Study Tallies Corporations Not Paying Income Tax -

While it might be more of an accounting piece, it is still sort of interesting for corporate finance classes. And definitely draws into question using stated (as opposed to effective) tax rates for computing cost of capital etc.

Study Tallies Corporations Not Paying Income Tax - "Two out of every three United States corporations paid no federal income taxes from 1998 through 2005, according to a report released Tuesday by the Government Accountability Office, the investigative arm of Congress."
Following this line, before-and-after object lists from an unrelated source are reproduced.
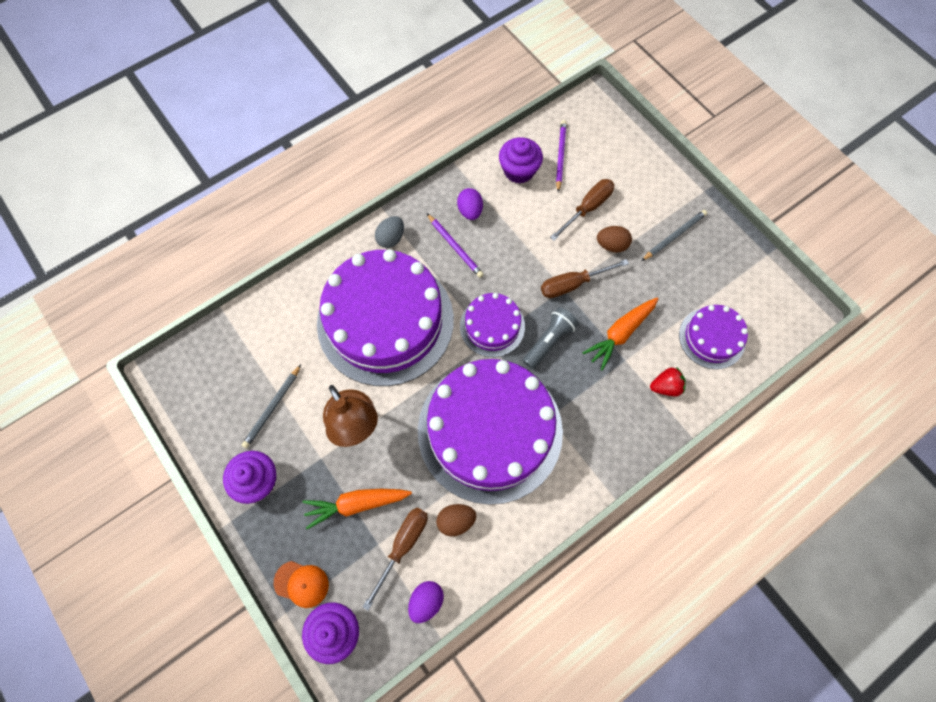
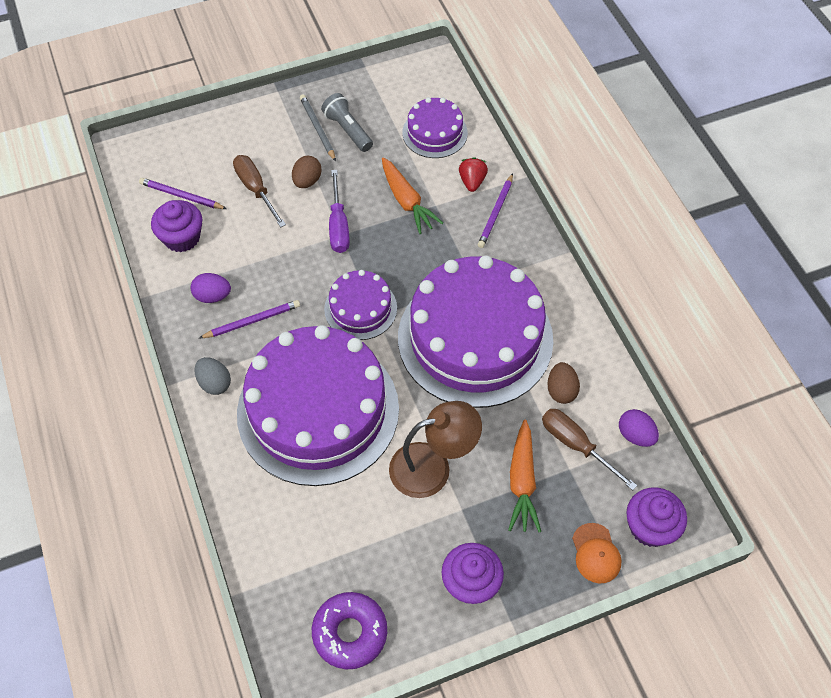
camera: 75 degrees left, 10 degrees down
grey pencil [242,365,301,448] -> none
orange cap [274,561,329,608] -> orange cap turned 135 degrees clockwise [572,523,622,584]
grey flashlight [523,307,579,369] -> grey flashlight moved to [321,93,373,152]
brown screwdriver [541,259,629,298] -> purple screwdriver [329,170,350,253]
none -> purple donut [312,592,387,669]
none -> purple pencil [478,173,513,248]

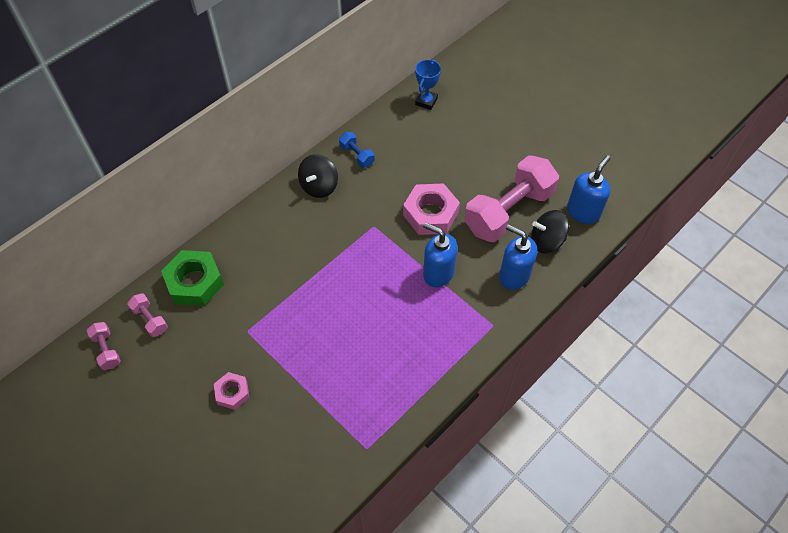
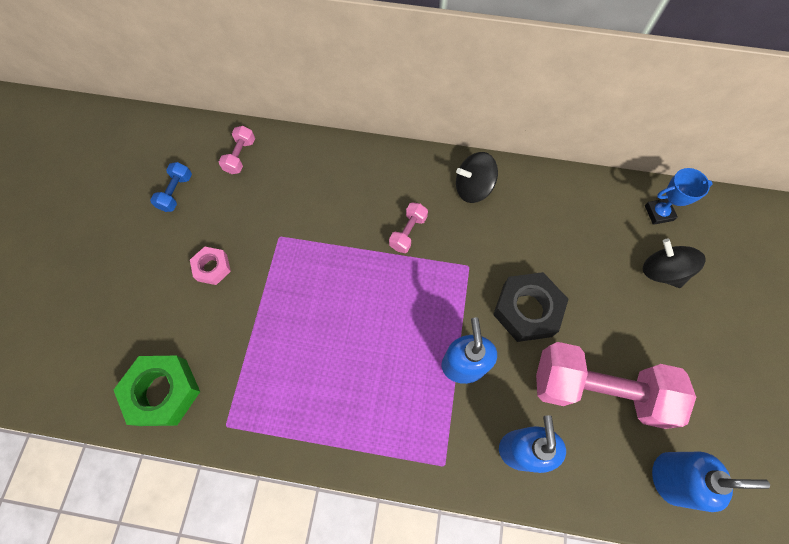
camera: 55 degrees right, 10 degrees up
pink dumbbell [87,322,121,370] -> pink dumbbell moved to [389,202,428,253]
green nut [161,250,224,306] -> green nut moved to [114,356,200,426]
blue dumbbell [339,132,375,168] -> blue dumbbell moved to [150,162,192,212]
pink nut [403,183,460,235] -> black nut [493,272,568,342]
black spinning top [531,210,569,253] -> black spinning top moved to [643,239,706,288]

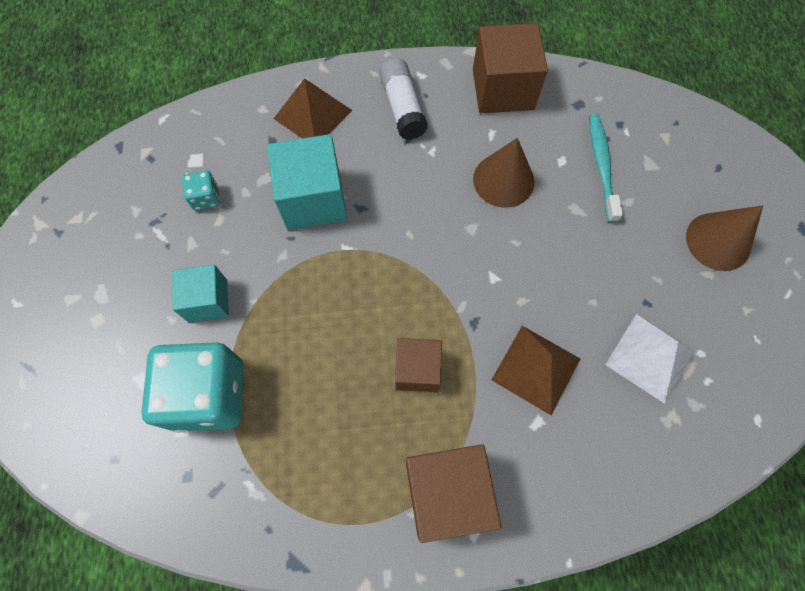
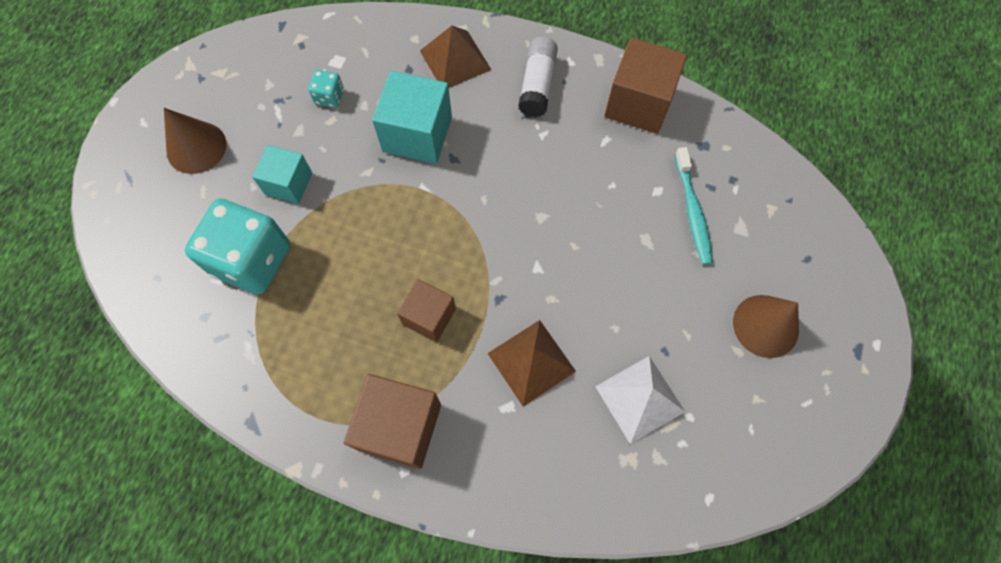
camera: 25 degrees right, 0 degrees up
brown cone [473,138,534,208] -> brown cone moved to [164,108,226,174]
turquoise toothbrush [589,114,623,223] -> turquoise toothbrush turned 150 degrees clockwise [675,147,713,265]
In the article (which is not the best), transfer prices are brought up. And since that is always a topic in class, the following is worth noting:
"...the G.A.O. said that it did not have enough data to address the role of what some policy experts say is a crucial factor in profits sent overseas.
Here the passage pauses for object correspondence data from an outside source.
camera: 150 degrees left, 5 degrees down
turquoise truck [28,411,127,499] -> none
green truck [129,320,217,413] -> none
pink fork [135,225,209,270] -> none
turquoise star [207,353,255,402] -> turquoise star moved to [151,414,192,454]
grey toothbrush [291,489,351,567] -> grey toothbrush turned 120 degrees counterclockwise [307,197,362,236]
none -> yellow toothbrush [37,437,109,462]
That factor, known as transfer pricing, involves corporations’ charging their overseas subsidiaries lower prices for goods and services, a common move that lowers a corporation’s tax bill. A number of corporations are in transfer-pricing disputes with the Internal Revenue Service."
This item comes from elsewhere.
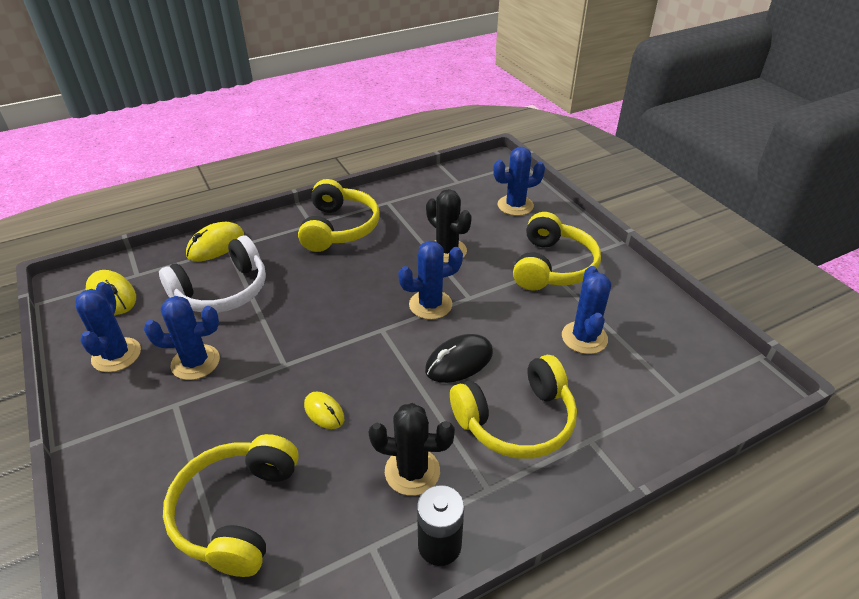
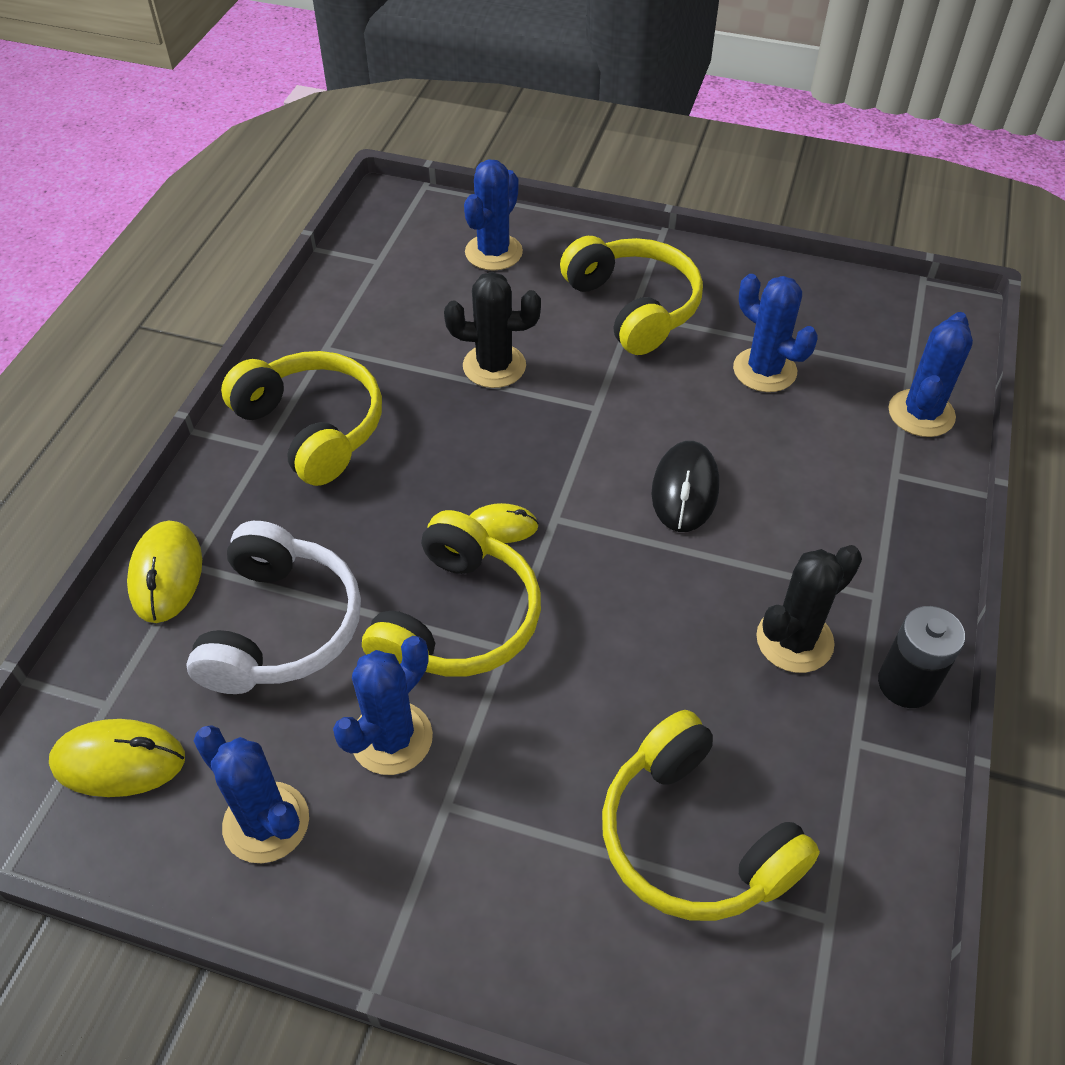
camera: 45 degrees left, 10 degrees up
yellow mouse [304,391,344,429] -> yellow mouse moved to [470,503,539,543]
blue cactus [398,241,463,319] -> blue cactus moved to [889,312,973,437]
yellow headphones [450,355,577,459] -> yellow headphones moved to [362,510,541,677]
While this is interesting, I would much rather see how much they paid. For instance the article said that larger firms were more apt to pay taxes, but does not say if that is 1% or 34% etc. But in spite of the problems it is still worth reading and shows that the money paid to accountants and tax lawyers is not for nothing.

Tuesday, August 12, 2008

SSRN-Do Behavioral Biases Adversely Affect the Macro-Economy? by George Korniotis, Alok Kumar

Talk about ambitious! Korniotis and Kumar apparently have found a link between behavioral finance and economic difference across different US States.

SSRN-Do Behavioral Biases Adversely Affect the Macro-Economy? by George Korniotis, Alok Kumar: "
This study investigates whether the adverse effects of investors' behavioral biases extend beyond the domain of financial markets to the broad macro-economy. Our results demonstrate that risk sharing (RS) levels are higher in U.S. states in which investors have higher cognitive abilities and exhibit weaker behavioral biases"
A few look-ins:
"examine whether the systematic effects of behavioral biases extend beyond the domain of financial markets to the aggregate macro economy. Specifically, we investigate whether behavioral frictions adversely affect the level of interstate risk sharing (i.e., state-level income smoothing) that can be achieved using financial markets. To our knowledge, this is the first paper that examines whether systematic behavioral biases can in‡fluence broader macro-economic indicators such as state-level risk sharing"
Looking at cognitive abilities:
"Because direct measures of cognitive abilities of stock market participants are not available, we use the demographic characteristics of the brokerage investors (e.g., income, education, age, social networks, etc.) to define a cognitive ability or “smartness” proxy for each investor and use these imputed cognitive ability measures to obtain aggregated state-level measures of cognitive abilities."
The findings? That behavioral finance does seem to impact economic measures.
"The average RS in states with less sophisticated investors (= 0.131) is less than half of the average RS in states with greater investor sophistication (= 0.324). Collectively, our evidence indicates that the aggregate behavioral biases of individual investors infl‡uence the level of risk sharing across the U.S. states."
Which partially explains the finding that state's risk sharing is quite different from state to state.
"For example, states such as Iowa, South Dakota and Kentucky achieve very low (less than 10%) levels of risk sharing using financial assets. In contrast, states such as Delaware, New Mexico and Oregon attain risk sharing levels of about 50%.""
Interesting! Which is at least consistent with the view that behavioral finance does influence the economy. Surely not the last word on this one.

Citation: Korniotis, George M. and Kumar, Alok,Do Behavioral Biases Adversely Affect the Macro-Economy? (August 12, 2008).
Available at SSRN:

FMA annual Conference

FMA Conference
Just a reminder the FMA conference is October 8-11 this year. It is in Grapevine Texas. See you there!